[Collected data entries]
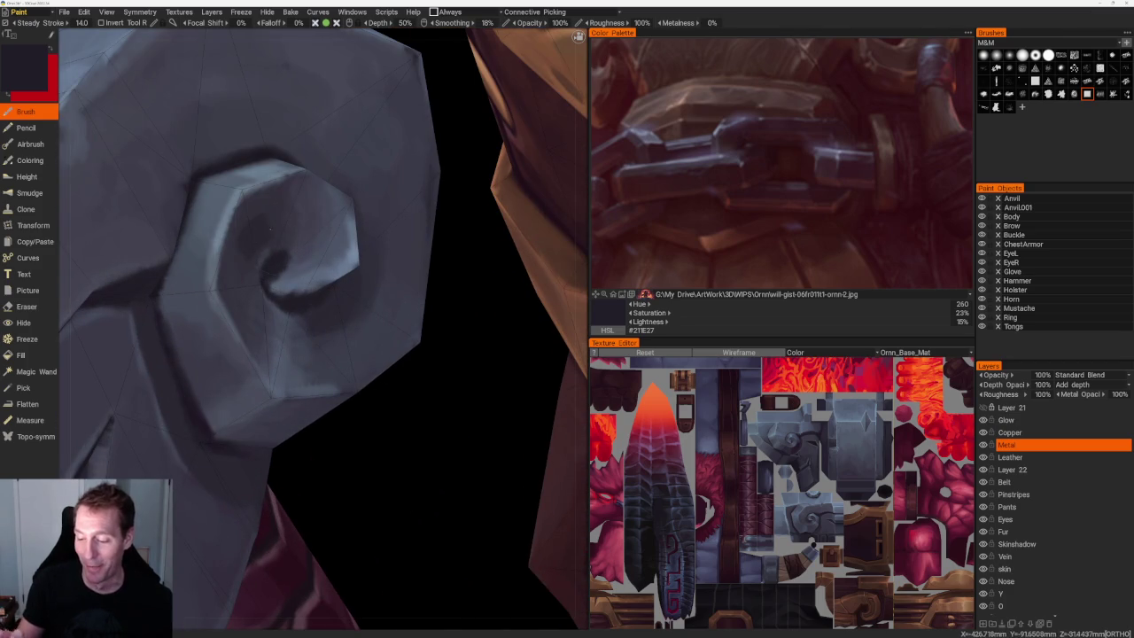
key("v")
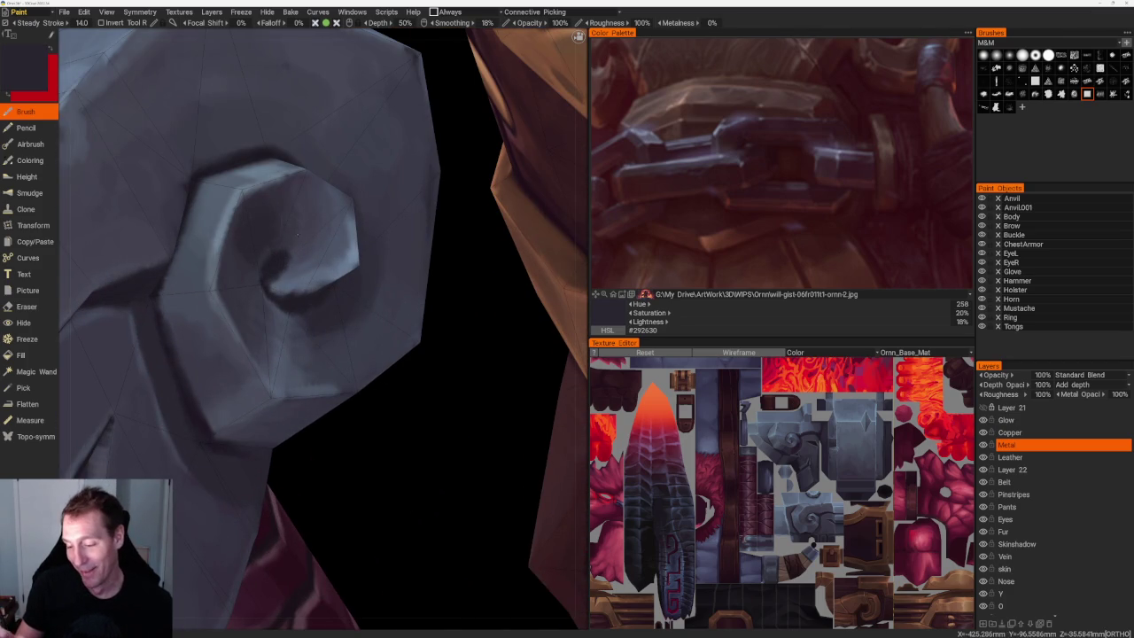
key("v")
mouse_move(314, 181)
left_mouse_down()
mouse_move(314, 233)
mouse_move(297, 257)
mouse_move(329, 270)
left_mouse_up()
key("v")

### Work instruction
Return the line that contains "mouse_move(314, 181)", along with every line after it in the data above, exactly and with nothing else.

### Written answer
mouse_move(314, 181)
left_mouse_down()
mouse_move(314, 233)
mouse_move(297, 257)
mouse_move(329, 270)
left_mouse_up()
key("v")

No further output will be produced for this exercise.